Makat yırtığı dendiğinde çatlak akla gelir genellikle sert bir kabızlıkla anüs cildinin çizilmesiyle başlar ve giderek derinleşip müzminleşir ancak en sık sebep kabızlık olsa da aşırı ishal, dizanteri gibi hastalıklardan da olabilir.Zamanında doğru ilaçlarla tedaviye başlanırsa müzminleşmeden iyileşebilir.
Makat yırtığı (anal fissür ve makat çatlağı da denir) 2 derecede değerlendirilir
Erken dönem makat yırtığı
Kkronikleşmiş makat yırtığı
Anüste catlama olduktan sonraki 2-3 hafta süresince erken dönem olarak değerlendirilir ve uygun tedavilerle % 40-60 ihtimalle düzelir yaklaşık bu kadarı da kronikleşir. Erken dönemde hasta tuvalette anüsünü cam kırıkları çiziyormuş gibi acı hisseder ancak dışkılama işlemi bittiğinde ağrısı kısa sürede geçer. Kronikleştiğinde ise hasta tuvaletten çıktıktan sonra 1-4 saat boyunca ağrı çekmeye devam eder. Bu ağrı dışkılama sırasındaki cam çiziyormuş gibi değildir daha çok makatta kontrolsüz kasılma şeklinde ağrı gibidir. Kola bacağa giren kramp ağrısına benzer. Hastalık müzminleştiyse tedavi şeklinin gerekir çünkü kremler artık etkisiz kalır.
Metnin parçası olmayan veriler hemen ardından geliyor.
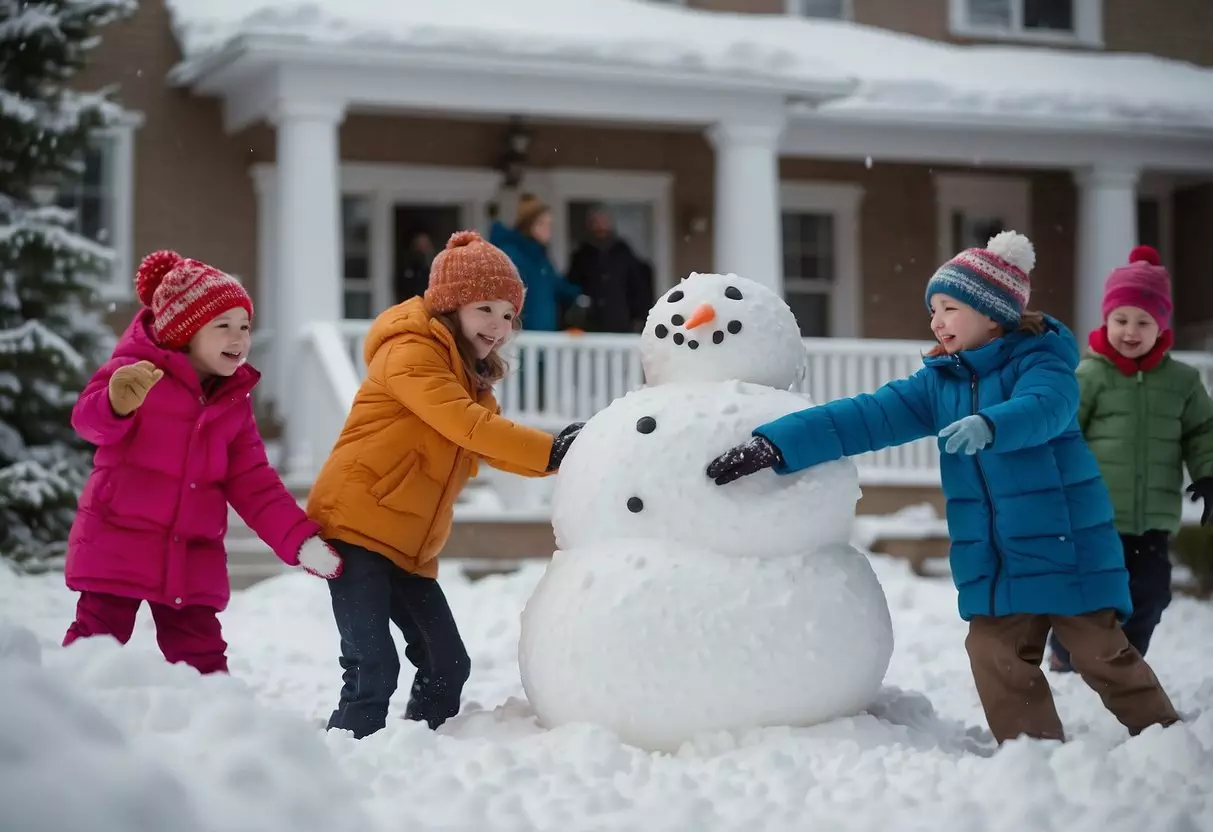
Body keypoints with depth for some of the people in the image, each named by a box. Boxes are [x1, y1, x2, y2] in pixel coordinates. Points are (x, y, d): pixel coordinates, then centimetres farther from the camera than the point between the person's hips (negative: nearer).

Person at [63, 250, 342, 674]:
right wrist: (118, 404, -50)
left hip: (192, 560, 5)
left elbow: (255, 485, 11)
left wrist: (300, 539, -2)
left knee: (204, 663, 7)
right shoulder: (137, 370, -7)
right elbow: (89, 418, -25)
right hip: (117, 545, -5)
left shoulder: (234, 401, 12)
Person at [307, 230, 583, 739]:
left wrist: (562, 456, -12)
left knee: (447, 665, 6)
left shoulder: (471, 376, 18)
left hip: (410, 548, 9)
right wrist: (549, 451, -23)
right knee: (374, 670, -16)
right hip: (355, 529, -9)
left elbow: (490, 445, 4)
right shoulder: (410, 352, -11)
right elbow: (463, 425, -23)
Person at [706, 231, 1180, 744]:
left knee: (1104, 655, 0)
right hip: (991, 562, 5)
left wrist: (988, 426, -52)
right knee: (998, 662, 0)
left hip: (1067, 547, -5)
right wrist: (773, 446, -12)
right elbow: (865, 417, -1)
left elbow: (1042, 408, -30)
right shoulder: (937, 382, 8)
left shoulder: (1041, 360, -7)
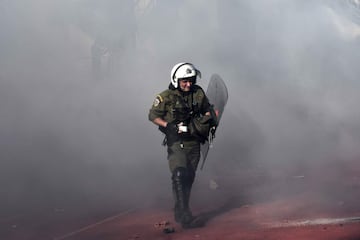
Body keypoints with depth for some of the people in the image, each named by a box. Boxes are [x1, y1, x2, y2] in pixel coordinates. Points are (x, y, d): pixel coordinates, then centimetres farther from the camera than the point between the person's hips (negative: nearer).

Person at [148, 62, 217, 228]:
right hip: (176, 143, -5)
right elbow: (153, 116, -4)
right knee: (179, 175, -19)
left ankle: (181, 212, 26)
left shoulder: (198, 93, 3)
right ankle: (184, 214, -18)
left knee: (189, 177, 11)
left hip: (194, 142, 5)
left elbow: (207, 109, 20)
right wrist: (168, 125, -17)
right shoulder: (166, 97, -9)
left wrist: (210, 118, -1)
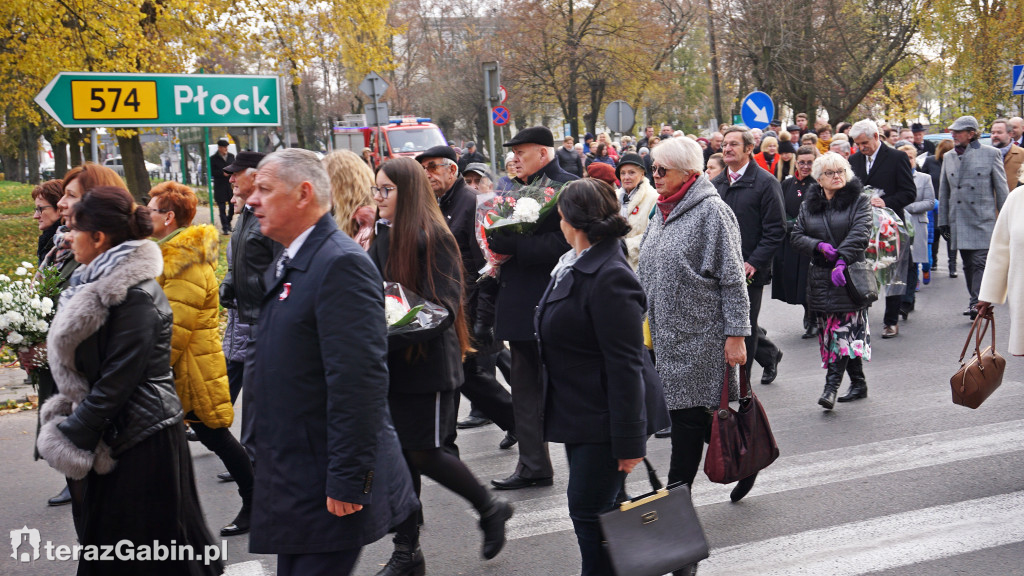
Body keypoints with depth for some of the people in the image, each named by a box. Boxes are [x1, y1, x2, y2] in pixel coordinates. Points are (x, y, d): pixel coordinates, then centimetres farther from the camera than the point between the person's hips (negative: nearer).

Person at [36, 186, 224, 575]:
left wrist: (72, 438, -14)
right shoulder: (100, 284, 10)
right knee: (104, 540, 14)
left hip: (141, 440, -9)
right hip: (110, 434, 9)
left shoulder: (135, 295, -19)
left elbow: (117, 379, -20)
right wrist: (68, 415, 11)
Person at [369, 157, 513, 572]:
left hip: (428, 362, -6)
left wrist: (392, 333, -29)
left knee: (424, 453, -2)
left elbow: (444, 309, -18)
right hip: (394, 363, 7)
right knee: (401, 453, 9)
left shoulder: (434, 239, -12)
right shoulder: (383, 239, 9)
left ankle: (491, 510, 22)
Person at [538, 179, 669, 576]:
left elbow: (625, 365, -24)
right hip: (579, 414, 10)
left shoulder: (609, 278, -23)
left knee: (589, 512, -4)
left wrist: (629, 441, -23)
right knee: (589, 511, 16)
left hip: (604, 421, -10)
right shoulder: (574, 266, 9)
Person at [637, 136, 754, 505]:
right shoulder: (662, 212, 15)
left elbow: (733, 278, -12)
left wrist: (736, 333, -15)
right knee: (682, 411, 9)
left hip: (700, 334, -8)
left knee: (690, 412, -3)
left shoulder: (712, 211, -10)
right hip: (667, 333, 8)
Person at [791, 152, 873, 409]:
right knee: (829, 331, 6)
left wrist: (842, 260, -25)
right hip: (820, 277, 5)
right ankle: (858, 383, 17)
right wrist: (819, 246, -11)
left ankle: (831, 386, -15)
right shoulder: (808, 205, 14)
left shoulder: (859, 202, 2)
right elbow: (797, 235, 8)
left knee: (844, 329, -12)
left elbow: (859, 234, -12)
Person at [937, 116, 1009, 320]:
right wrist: (943, 219, 12)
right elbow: (944, 191, 15)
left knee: (980, 262, -11)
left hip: (983, 219, -4)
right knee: (968, 264, 9)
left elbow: (1001, 188, 2)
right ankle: (976, 303, 19)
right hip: (959, 221, 4)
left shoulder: (991, 154, 0)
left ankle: (977, 303, -11)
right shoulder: (949, 157, 11)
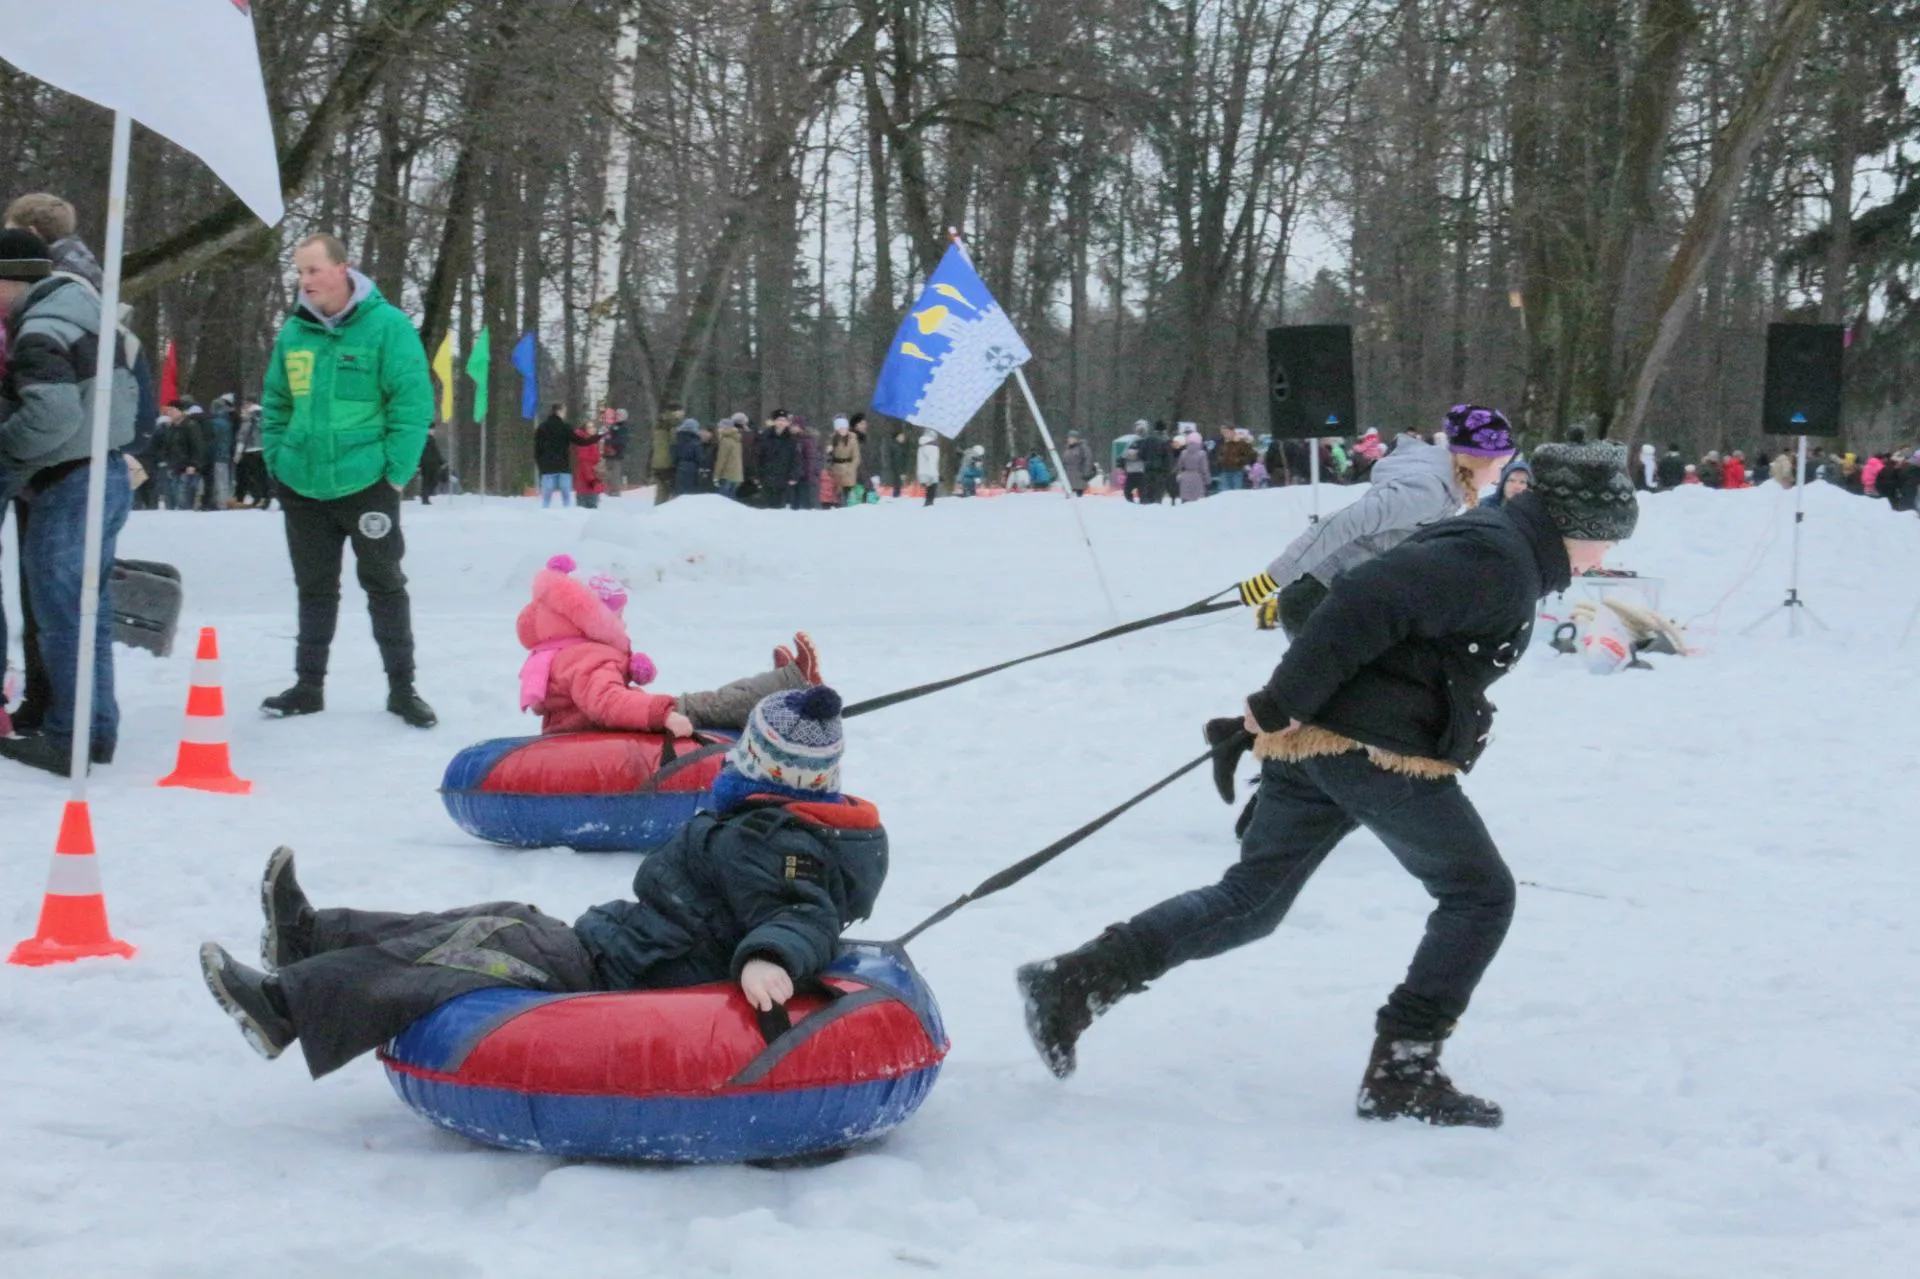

Makatın yırtılması kronikleştiyse artık iki tedavi seçeneği vardır;
Botox la tedavi;bu tedavi şekli ameliyat değildir yaklaşık 1 dakikada uygulanan basit bir enjeksiyon işlemidir. Kramp giren kas rahatlatılır ve bu sayede % 95 oranında tam iyileşir. Bu başarının elde edilebilmesi için 100 Ünite ilaç yapılması gerekir
Botoxla makat yırtığı tedavisinin bilinen hiçbir yan etkisi yoktur, tecrübeli ellerde kolayca uygulanabilir ve tecrübe başarının anahtarıdır.
Makat yırtığı ameliyatı; L.İ.S
Bilinenin aksine yırtık kesilmez veya kapatmak için dikilmez, iyileşmeyi engelleyen kas krampını düzeltmek için bir gurup kas kesilir, kasın kesilmesiyle makat rahatlar ve rahatsızlık % 99 kalıcı olarak düzelir.
Ameliyattan sonra dışkı kaçırma, gaz kaçırma, kanama, iltihaplanama, ağrı gibi sorunlar görülürken botoxla tedavide bu tür sorunların hiçbiri görülmez, Ameliyat sonrası kalıcı dışkı kaçırma ihtimali binde 1 civarlarındadır ve iç çamaşırı kirletme tarzında olur, genellikle sosyal yaşamı etkileyecek düzeyde değildir.